• Supplied records:
☆ ☆ ☆ ☆

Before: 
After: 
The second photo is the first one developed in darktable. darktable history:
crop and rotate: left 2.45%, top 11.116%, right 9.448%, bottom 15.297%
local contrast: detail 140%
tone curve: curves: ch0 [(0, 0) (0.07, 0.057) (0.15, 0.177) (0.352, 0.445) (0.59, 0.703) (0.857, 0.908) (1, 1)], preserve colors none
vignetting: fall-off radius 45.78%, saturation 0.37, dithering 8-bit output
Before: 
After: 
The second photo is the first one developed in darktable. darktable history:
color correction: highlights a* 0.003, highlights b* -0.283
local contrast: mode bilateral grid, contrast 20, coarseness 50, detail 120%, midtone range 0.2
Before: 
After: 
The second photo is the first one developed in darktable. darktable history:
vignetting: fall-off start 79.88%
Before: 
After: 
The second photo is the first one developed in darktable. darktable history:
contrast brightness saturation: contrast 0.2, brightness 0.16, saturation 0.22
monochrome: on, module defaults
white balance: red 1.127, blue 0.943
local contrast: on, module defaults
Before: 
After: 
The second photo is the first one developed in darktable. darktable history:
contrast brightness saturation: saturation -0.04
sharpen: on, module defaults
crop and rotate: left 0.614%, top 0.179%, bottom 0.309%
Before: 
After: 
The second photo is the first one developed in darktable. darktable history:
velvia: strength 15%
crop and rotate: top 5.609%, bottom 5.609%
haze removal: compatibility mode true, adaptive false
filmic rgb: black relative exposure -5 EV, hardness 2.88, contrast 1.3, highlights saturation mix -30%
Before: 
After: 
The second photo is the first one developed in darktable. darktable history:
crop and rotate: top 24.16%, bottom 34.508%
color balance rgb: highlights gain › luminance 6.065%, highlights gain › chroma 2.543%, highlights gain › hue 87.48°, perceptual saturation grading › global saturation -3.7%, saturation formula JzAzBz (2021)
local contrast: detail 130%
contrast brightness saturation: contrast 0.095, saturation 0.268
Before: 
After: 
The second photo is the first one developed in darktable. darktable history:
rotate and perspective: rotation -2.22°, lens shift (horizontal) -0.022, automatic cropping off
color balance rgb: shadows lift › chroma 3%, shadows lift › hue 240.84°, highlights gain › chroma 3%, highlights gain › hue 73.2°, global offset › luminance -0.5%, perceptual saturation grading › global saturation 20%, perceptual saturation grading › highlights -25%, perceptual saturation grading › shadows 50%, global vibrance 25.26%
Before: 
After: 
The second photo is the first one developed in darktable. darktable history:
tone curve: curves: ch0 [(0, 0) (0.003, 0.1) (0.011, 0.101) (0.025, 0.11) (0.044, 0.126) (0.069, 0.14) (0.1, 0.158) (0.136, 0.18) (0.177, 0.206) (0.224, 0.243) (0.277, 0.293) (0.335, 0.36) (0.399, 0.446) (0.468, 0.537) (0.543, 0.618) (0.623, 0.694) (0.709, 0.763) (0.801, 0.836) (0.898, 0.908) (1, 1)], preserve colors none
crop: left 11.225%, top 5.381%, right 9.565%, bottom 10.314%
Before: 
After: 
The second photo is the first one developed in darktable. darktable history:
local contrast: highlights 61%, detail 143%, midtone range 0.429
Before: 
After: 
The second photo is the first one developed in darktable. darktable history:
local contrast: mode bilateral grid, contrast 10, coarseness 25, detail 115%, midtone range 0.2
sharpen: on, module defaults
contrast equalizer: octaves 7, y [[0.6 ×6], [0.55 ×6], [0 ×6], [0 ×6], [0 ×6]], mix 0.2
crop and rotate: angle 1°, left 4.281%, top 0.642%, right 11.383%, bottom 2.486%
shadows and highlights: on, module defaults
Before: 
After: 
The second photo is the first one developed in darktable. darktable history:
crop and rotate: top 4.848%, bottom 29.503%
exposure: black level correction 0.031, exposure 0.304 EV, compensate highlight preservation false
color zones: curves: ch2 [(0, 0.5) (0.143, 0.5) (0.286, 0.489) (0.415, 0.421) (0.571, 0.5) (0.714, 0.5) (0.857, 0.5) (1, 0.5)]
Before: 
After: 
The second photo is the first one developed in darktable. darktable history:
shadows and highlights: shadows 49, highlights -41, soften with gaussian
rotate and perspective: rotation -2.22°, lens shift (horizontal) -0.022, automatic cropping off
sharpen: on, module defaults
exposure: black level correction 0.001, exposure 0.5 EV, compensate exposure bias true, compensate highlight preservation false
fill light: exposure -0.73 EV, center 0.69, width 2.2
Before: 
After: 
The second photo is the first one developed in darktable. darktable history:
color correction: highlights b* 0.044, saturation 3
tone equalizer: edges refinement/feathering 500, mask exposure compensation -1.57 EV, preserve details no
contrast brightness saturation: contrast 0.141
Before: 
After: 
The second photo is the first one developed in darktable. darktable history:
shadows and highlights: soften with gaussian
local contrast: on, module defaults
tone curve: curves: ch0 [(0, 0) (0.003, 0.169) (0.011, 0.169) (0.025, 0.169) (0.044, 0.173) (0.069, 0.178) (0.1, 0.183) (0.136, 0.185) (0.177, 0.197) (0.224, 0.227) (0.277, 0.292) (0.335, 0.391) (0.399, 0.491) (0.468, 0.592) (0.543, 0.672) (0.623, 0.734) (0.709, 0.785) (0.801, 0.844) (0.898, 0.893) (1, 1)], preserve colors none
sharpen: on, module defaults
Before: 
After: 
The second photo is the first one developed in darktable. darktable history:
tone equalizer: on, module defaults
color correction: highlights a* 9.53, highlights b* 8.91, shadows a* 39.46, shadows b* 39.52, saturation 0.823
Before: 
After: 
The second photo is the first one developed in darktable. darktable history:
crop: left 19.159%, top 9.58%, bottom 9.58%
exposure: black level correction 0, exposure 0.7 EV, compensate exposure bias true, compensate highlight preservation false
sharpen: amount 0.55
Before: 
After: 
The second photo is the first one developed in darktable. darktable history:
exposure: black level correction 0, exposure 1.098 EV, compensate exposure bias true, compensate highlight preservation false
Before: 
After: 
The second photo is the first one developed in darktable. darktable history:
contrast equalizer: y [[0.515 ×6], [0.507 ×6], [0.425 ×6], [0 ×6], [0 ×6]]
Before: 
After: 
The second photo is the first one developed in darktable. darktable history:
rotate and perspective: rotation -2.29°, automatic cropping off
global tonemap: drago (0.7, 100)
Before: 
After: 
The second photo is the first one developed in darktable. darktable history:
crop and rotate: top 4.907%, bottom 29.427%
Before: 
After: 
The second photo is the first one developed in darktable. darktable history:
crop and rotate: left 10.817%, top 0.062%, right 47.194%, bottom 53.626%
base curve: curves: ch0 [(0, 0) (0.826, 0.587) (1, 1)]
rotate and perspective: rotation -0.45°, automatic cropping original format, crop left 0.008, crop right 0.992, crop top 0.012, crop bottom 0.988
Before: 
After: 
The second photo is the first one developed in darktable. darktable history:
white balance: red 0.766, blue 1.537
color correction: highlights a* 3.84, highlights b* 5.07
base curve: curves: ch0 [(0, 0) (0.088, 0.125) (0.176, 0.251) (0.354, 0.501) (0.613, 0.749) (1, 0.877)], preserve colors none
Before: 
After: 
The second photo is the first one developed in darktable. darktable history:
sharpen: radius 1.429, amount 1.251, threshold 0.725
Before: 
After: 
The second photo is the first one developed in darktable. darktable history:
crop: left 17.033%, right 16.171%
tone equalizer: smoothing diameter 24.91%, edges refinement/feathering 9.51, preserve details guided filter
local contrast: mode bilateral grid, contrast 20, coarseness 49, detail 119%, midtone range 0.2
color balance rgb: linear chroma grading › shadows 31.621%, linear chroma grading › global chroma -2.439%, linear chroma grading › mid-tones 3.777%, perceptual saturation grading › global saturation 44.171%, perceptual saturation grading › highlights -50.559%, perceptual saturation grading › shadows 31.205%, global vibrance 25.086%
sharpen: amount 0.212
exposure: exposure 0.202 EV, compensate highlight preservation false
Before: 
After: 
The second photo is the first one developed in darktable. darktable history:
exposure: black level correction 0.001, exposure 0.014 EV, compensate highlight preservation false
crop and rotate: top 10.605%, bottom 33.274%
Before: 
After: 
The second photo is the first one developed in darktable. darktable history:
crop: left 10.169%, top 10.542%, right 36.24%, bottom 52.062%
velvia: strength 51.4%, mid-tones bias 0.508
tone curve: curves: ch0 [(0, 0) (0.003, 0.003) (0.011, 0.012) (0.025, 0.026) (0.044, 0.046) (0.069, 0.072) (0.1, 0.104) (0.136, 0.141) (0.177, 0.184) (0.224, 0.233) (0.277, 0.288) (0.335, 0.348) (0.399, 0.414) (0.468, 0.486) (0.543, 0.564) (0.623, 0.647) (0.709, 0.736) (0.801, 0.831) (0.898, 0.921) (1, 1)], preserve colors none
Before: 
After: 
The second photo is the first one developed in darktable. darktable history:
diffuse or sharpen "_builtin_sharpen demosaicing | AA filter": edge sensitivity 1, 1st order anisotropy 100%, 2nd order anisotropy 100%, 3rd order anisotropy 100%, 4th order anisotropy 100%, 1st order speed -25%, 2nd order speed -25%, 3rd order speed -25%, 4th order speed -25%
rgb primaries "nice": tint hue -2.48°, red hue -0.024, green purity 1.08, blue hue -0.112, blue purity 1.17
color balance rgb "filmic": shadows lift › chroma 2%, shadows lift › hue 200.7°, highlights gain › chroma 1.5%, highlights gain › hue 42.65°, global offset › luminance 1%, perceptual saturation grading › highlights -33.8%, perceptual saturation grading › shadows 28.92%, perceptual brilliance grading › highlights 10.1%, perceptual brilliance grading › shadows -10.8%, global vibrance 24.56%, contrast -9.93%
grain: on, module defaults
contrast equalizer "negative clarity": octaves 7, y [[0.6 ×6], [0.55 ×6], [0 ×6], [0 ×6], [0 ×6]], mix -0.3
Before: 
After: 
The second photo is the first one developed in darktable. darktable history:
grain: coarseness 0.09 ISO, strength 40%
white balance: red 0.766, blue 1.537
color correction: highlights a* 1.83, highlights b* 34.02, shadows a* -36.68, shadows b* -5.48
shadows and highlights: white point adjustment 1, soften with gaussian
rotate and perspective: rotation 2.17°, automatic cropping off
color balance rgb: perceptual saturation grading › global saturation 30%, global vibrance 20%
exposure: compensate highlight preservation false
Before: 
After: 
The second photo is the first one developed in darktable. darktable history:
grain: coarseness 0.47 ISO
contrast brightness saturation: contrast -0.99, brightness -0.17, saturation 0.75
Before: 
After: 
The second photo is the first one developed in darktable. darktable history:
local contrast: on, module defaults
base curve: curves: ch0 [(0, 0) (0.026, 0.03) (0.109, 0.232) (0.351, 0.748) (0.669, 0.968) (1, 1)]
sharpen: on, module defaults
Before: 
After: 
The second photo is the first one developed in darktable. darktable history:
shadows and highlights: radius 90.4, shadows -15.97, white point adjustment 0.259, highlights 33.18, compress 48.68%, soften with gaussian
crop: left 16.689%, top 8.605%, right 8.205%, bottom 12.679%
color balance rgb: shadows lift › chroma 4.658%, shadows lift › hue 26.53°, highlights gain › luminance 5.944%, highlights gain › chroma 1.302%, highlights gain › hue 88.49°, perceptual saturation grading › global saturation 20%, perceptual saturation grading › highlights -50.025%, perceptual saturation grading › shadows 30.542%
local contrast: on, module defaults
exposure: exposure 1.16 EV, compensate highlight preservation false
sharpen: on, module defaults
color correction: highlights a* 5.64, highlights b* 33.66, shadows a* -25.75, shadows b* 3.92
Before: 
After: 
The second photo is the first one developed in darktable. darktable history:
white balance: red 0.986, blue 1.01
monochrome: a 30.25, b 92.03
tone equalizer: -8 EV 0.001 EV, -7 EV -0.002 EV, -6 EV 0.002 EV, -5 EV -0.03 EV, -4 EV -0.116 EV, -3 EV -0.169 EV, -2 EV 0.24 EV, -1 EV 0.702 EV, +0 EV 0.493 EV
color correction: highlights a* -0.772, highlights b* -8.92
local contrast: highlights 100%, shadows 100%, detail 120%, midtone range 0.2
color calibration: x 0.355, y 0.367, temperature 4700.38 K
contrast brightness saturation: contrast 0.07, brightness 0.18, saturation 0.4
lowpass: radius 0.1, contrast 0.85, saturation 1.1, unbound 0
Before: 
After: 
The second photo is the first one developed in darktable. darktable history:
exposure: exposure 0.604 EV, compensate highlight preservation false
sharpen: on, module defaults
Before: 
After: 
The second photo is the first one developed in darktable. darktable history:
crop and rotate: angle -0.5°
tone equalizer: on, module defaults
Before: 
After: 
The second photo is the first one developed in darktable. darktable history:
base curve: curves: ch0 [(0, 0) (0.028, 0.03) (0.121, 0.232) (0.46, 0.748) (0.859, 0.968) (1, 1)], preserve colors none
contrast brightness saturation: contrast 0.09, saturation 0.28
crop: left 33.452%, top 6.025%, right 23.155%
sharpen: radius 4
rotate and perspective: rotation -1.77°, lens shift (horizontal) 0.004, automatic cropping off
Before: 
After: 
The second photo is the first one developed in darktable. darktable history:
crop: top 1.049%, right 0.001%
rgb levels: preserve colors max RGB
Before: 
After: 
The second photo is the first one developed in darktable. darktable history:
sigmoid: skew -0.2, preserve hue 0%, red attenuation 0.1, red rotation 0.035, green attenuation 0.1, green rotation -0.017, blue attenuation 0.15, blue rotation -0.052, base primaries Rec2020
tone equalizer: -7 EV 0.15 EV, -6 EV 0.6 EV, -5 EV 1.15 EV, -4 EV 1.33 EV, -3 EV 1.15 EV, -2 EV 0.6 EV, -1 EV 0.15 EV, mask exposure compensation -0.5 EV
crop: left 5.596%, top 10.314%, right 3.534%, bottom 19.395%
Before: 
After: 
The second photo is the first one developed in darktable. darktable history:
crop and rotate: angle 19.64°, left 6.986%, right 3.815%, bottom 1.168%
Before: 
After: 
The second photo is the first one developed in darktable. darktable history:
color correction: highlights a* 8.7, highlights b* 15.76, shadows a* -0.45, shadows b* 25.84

☆ ☆ ☆ ☆

• Task to complete: Present the entries from their first line through the line containing "local contrast: detail 140%" as a numbered list, leaving out any blank lines.

• Written response:
1. Before: 
2. After: 
3. The second photo is the first one developed in darktable. darktable history:
4. crop and rotate: left 2.45%, top 11.116%, right 9.448%, bottom 15.297%
5. local contrast: detail 140%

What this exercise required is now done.